The diesel engines offer good economy, performance and are the better engines to go for. This is especially true for the estate version because the diesel engines have higher torque levels. The base 90bhp unit is the slowest and isn’t the most economical either so is best avoided. The 110bhp diesel is better, but it’s really the top three engines that prove to be more popular. The 115bhp engine reaches 60mph in 10 seconds and achieves a respectable 53mpg, which is only just behind the smaller 110bhp engine. It’s the 130bhp and 150bhp units that offer the best dynamic characteristics - the smaller unit reaching 60mph in 9.3 seconds whilst the 150bhp engine doing it a second quicker - in 8.3 seconds. They both have the same fuel efficiency of 52-58mpg.
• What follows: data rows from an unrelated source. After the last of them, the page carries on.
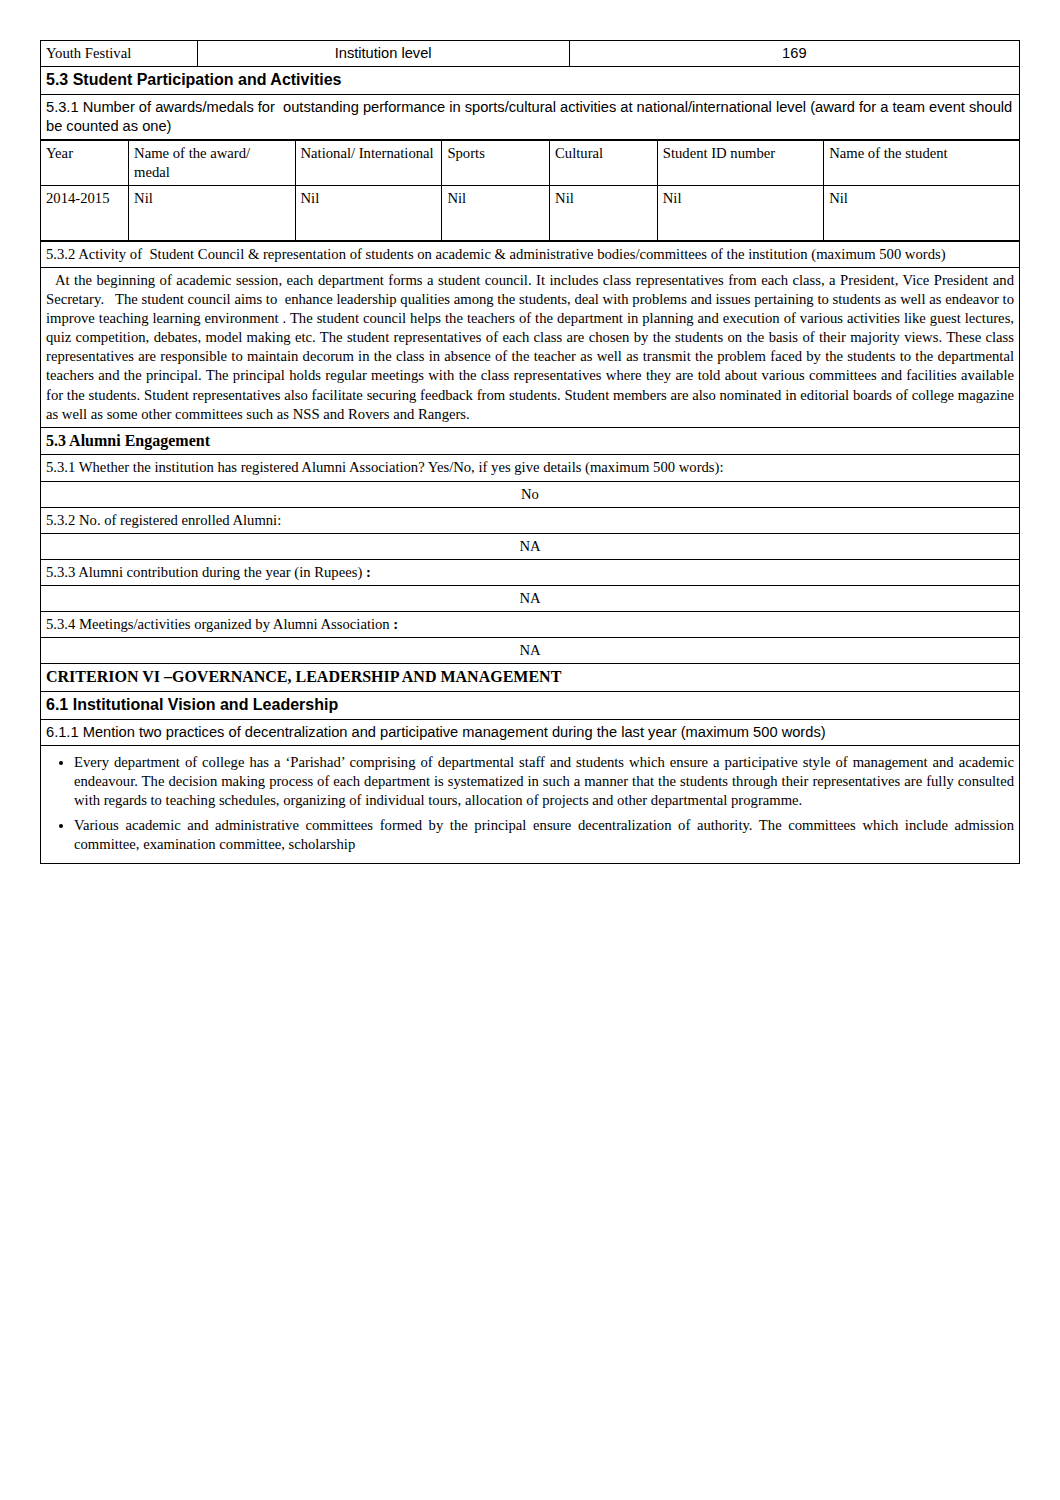| Youth Festival | Institution level | 169 |
| 5.3 Student Participation and Activities |
| 5.3.1 Number of awards/medals for outstanding performance in sports/cultural activities at national/international level (award for a team event should be counted as one) |
| Year | Name of the award/ medal | National/ International | Sports | Cultural | Student ID number | Name of the student |
| 2014-2015 | Nil | Nil | Nil | Nil | Nil | Nil |
| 5.3.2 Activity of Student Council & representation of students on academic & administrative bodies/committees of the institution (maximum 500 words) |
| At the beginning of academic session, each department forms a student council. It includes class representatives from each class, a President, Vice President and Secretary. The student council aims to enhance leadership qualities among the students, deal with problems and issues pertaining to students as well as endeavor to improve teaching learning environment . The student council helps the teachers of the department in planning and execution of various activities like guest lectures, quiz competition, debates, model making etc. The student representatives of each class are chosen by the students on the basis of their majority views. These class representatives are responsible to maintain decorum in the class in absence of the teacher as well as transmit the problem faced by the students to the departmental teachers and the principal. The principal holds regular meetings with the class representatives where they are told about various committees and facilities available for the students. Student representatives also facilitate securing feedback from students. Student members are also nominated in editorial boards of college magazine as well as some other committees such as NSS and Rovers and Rangers. |
| 5.3 Alumni Engagement |
| 5.3.1 Whether the institution has registered Alumni Association? Yes/No, if yes give details (maximum 500 words): |
| No |
| 5.3.2 No. of registered enrolled Alumni: |
| NA |
| 5.3.3 Alumni contribution during the year (in Rupees) : |
| NA |
| 5.3.4 Meetings/activities organized by Alumni Association : |
| NA |
| CRITERION VI –GOVERNANCE, LEADERSHIP AND MANAGEMENT |
| 6.1 Institutional Vision and Leadership |
| 6.1.1 Mention two practices of decentralization and participative management during the last year (maximum 500 words) |
| Every department of college has a ‘Parishad’ comprising of departmental staff and students which ensure a participative style of management and academic endeavour. The decision making process of each department is systematized in such a manner that the students through their representatives are fully consulted with regards to teaching schedules, organizing of individual tours, allocation of projects and other departmental programme. Various academic and administrative committees formed by the principal ensure decentralization of authority. The committees which include admission committee, examination committee, scholarship |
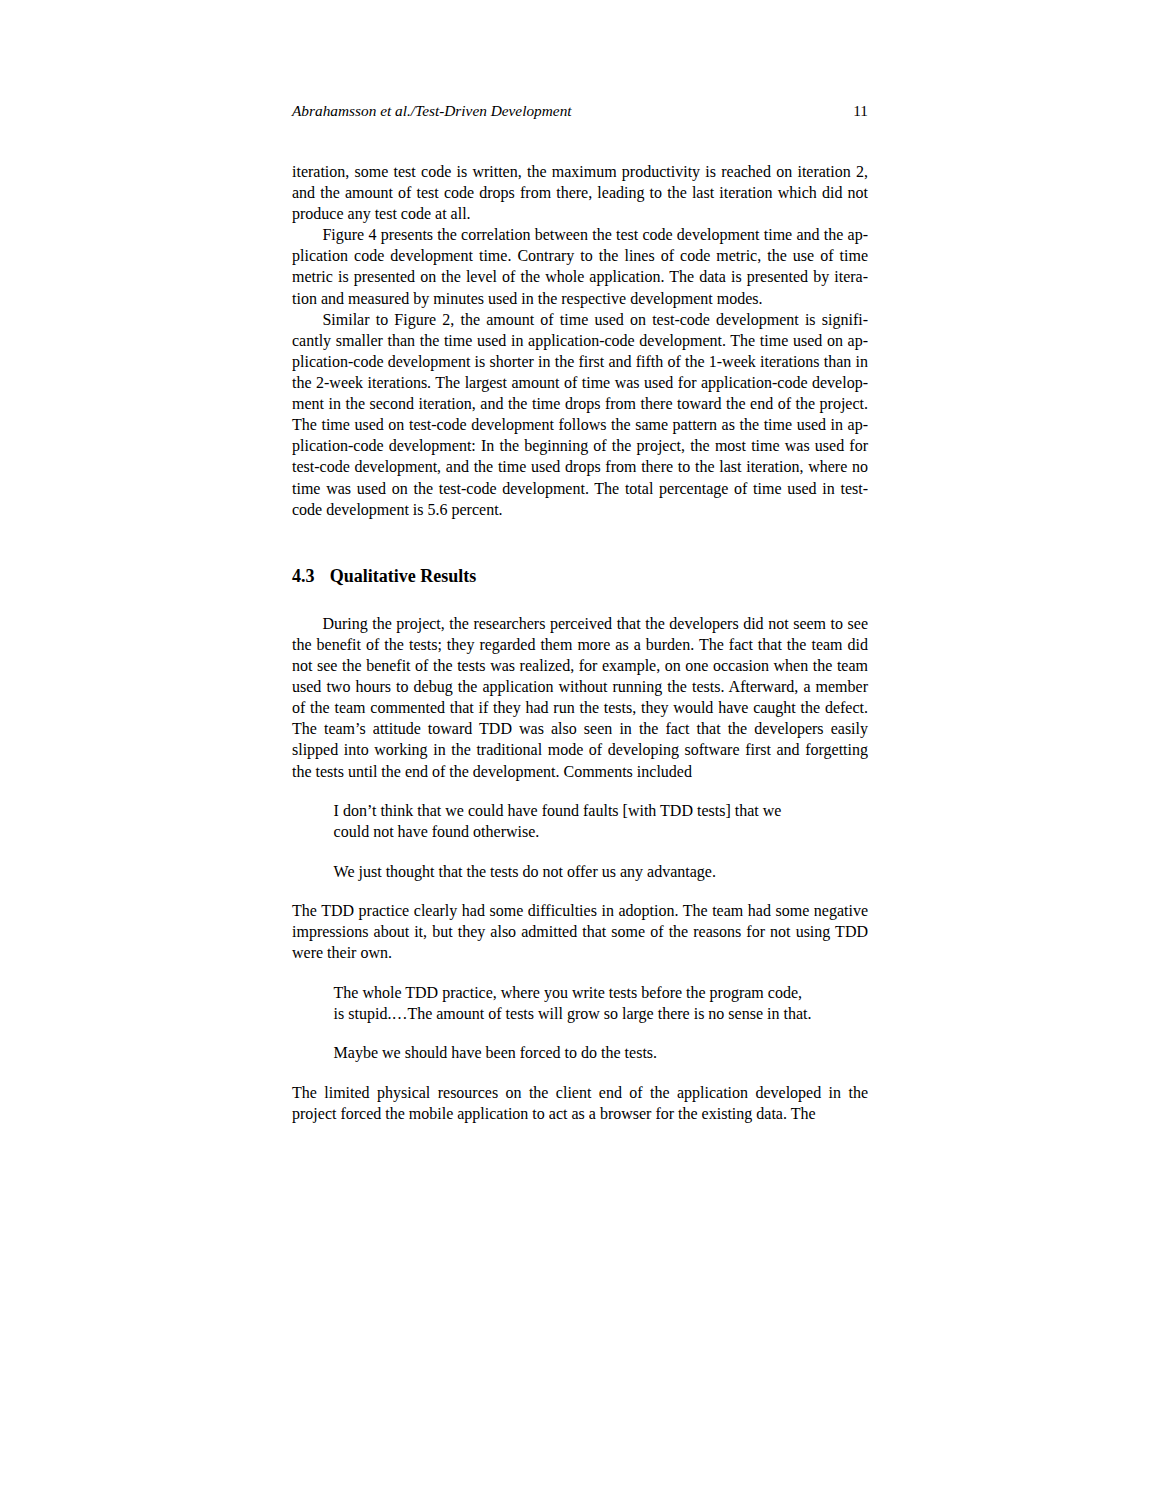Abrahamsson et al./Test-Driven Development 11
iteration, some test code is written, the maximum productivity is reached on iteration 2, and the amount of test code drops from there, leading to the last iteration which did not produce any test code at all.
Figure 4 presents the correlation between the test code development time and the application code development time. Contrary to the lines of code metric, the use of time metric is presented on the level of the whole application. The data is presented by iteration and measured by minutes used in the respective development modes.
Similar to Figure 2, the amount of time used on test-code development is significantly smaller than the time used in application-code development. The time used on application-code development is shorter in the first and fifth of the 1-week iterations than in the 2-week iterations. The largest amount of time was used for application-code development in the second iteration, and the time drops from there toward the end of the project. The time used on test-code development follows the same pattern as the time used in application-code development: In the beginning of the project, the most time was used for test-code development, and the time used drops from there to the last iteration, where no time was used on the test-code development. The total percentage of time used in test-code development is 5.6 percent.
4.3 Qualitative Results
During the project, the researchers perceived that the developers did not seem to see the benefit of the tests; they regarded them more as a burden. The fact that the team did not see the benefit of the tests was realized, for example, on one occasion when the team used two hours to debug the application without running the tests. Afterward, a member of the team commented that if they had run the tests, they would have caught the defect. The team’s attitude toward TDD was also seen in the fact that the developers easily slipped into working in the traditional mode of developing software first and forgetting the tests until the end of the development. Comments included
I don’t think that we could have found faults [with TDD tests] that we could not have found otherwise.
We just thought that the tests do not offer us any advantage.
The TDD practice clearly had some difficulties in adoption. The team had some negative impressions about it, but they also admitted that some of the reasons for not using TDD were their own.
The whole TDD practice, where you write tests before the program code, is stupid.…The amount of tests will grow so large there is no sense in that.
Maybe we should have been forced to do the tests.
The limited physical resources on the client end of the application developed in the project forced the mobile application to act as a browser for the existing data. The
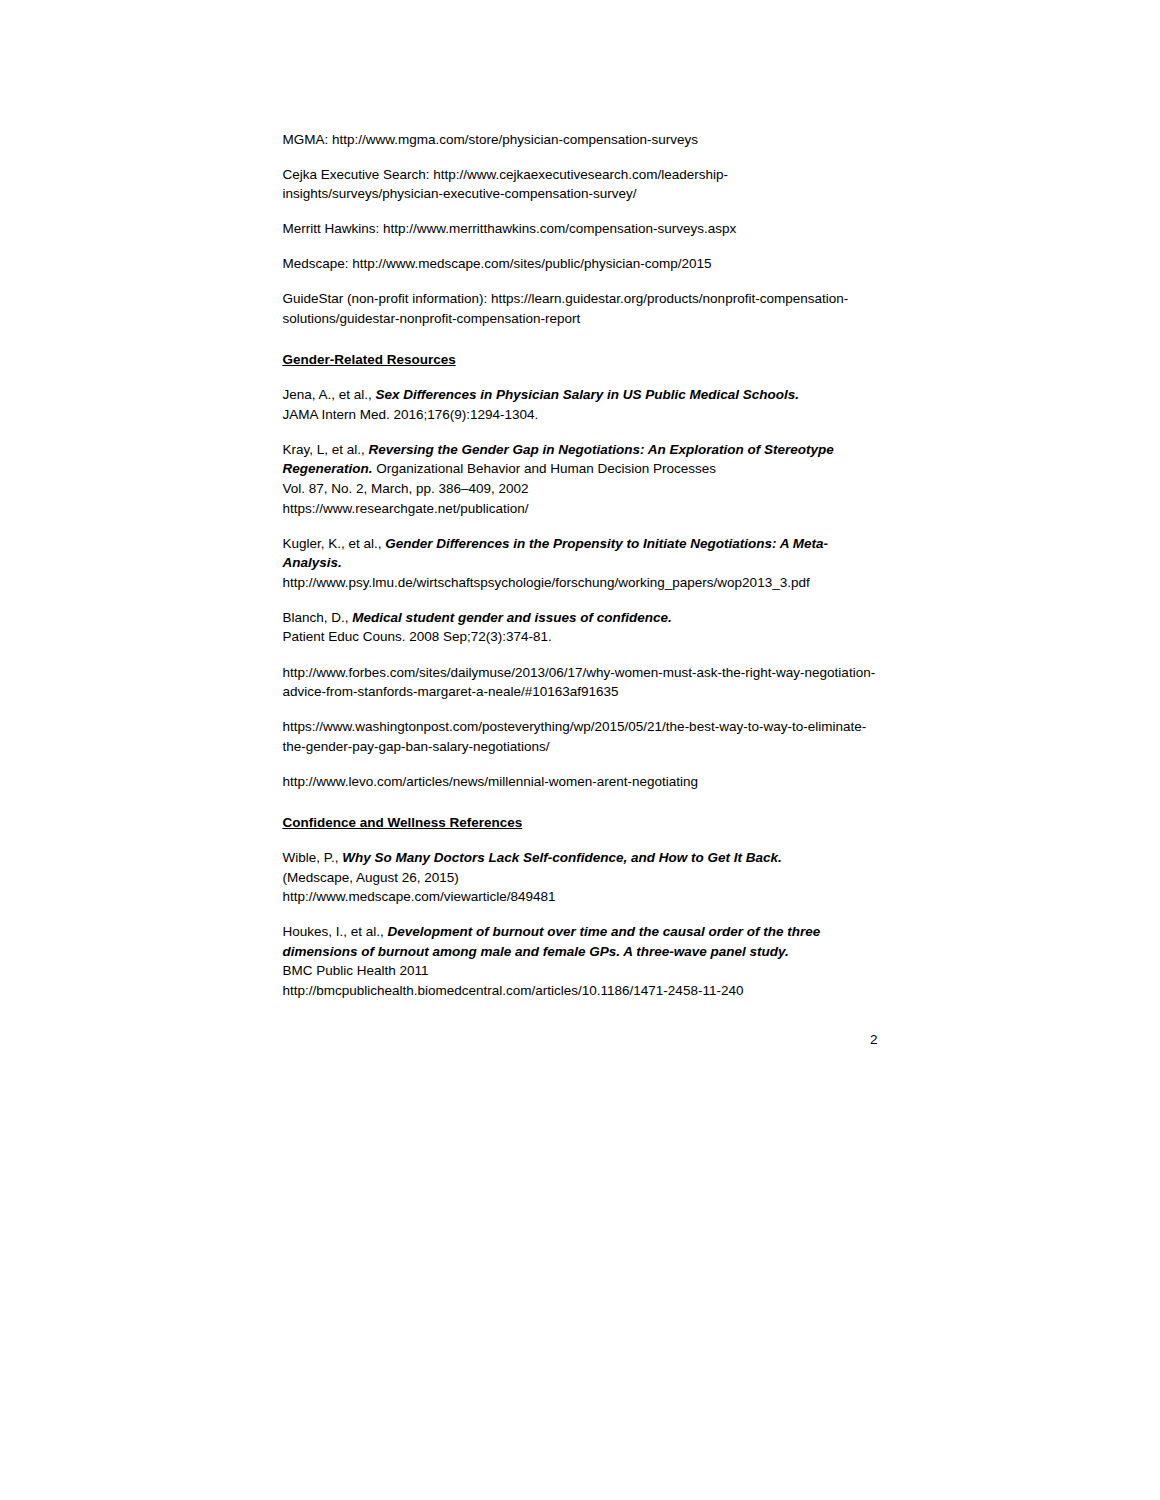MGMA: http://www.mgma.com/store/physician-compensation-surveys
Cejka Executive Search: http://www.cejkaexecutivesearch.com/leadership-insights/surveys/physician-executive-compensation-survey/
Merritt Hawkins: http://www.merritthawkins.com/compensation-surveys.aspx
Medscape: http://www.medscape.com/sites/public/physician-comp/2015
GuideStar (non-profit information): https://learn.guidestar.org/products/nonprofit-compensation-solutions/guidestar-nonprofit-compensation-report
Gender-Related Resources
Jena, A., et al., Sex Differences in Physician Salary in US Public Medical Schools.
JAMA Intern Med. 2016;176(9):1294-1304.
Kray, L, et al., Reversing the Gender Gap in Negotiations: An Exploration of Stereotype Regeneration. Organizational Behavior and Human Decision Processes
Vol. 87, No. 2, March, pp. 386–409, 2002
https://www.researchgate.net/publication/
Kugler, K., et al., Gender Differences in the Propensity to Initiate Negotiations: A Meta-Analysis.
http://www.psy.lmu.de/wirtschaftspsychologie/forschung/working_papers/wop2013_3.pdf
Blanch, D., Medical student gender and issues of confidence.
Patient Educ Couns. 2008 Sep;72(3):374-81.
http://www.forbes.com/sites/dailymuse/2013/06/17/why-women-must-ask-the-right-way-negotiation-advice-from-stanfords-margaret-a-neale/#10163af91635
https://www.washingtonpost.com/posteverything/wp/2015/05/21/the-best-way-to-way-to-eliminate-the-gender-pay-gap-ban-salary-negotiations/
http://www.levo.com/articles/news/millennial-women-arent-negotiating
Confidence and Wellness References
Wible, P., Why So Many Doctors Lack Self-confidence, and How to Get It Back.
(Medscape, August 26, 2015)
http://www.medscape.com/viewarticle/849481
Houkes, I., et al., Development of burnout over time and the causal order of the three dimensions of burnout among male and female GPs. A three-wave panel study.
BMC Public Health 2011
http://bmcpublichealth.biomedcentral.com/articles/10.1186/1471-2458-11-240
2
Insurance costs vary greatly depending on the engine size, starting with group 4 for the smaller engines working its way up to group 17 for the 3.2-litre V6.
Like to Drive
This generation of Volkswagen Golf may have lost some of the edge its predecessors had over its rivals, but handling is still very good. Steering feels accurate and well-weighted, transmitting plenty of feel back to the driver. Golfs have always been popular for people that really like to drive their cars and this generation is no different. The car corners well, although there is some roll in the corners if taken at speed. The suspension provides a supple road manner soaking up bumps and potholes with ease. All in all, it feels like a very safe and fun car to drive, feeling just as at home on motorways as it does in town.
Faults and Repairs
There have quite a few problems with this generation of the Volkswagen Golf. Overall, there have been nine recalls over its lifetime, so make sure you research these and make sure that all the necessary work has been carried out. Other areas to look at are the suspension (rear bushes wear quickly and are expensive to replace), axles and the electrics as there were some glitches with the central locking and electric windows. The 130bhp and 150bhp diesel engines have been known to fail with the Turbo’s breaking, the duel mass fly wheel wearing quickly.
When it comes to servicing, the Golf will work out as being more expensive than most of its rivals, however, it is a lot more reliable so you should be able to save money on repairs.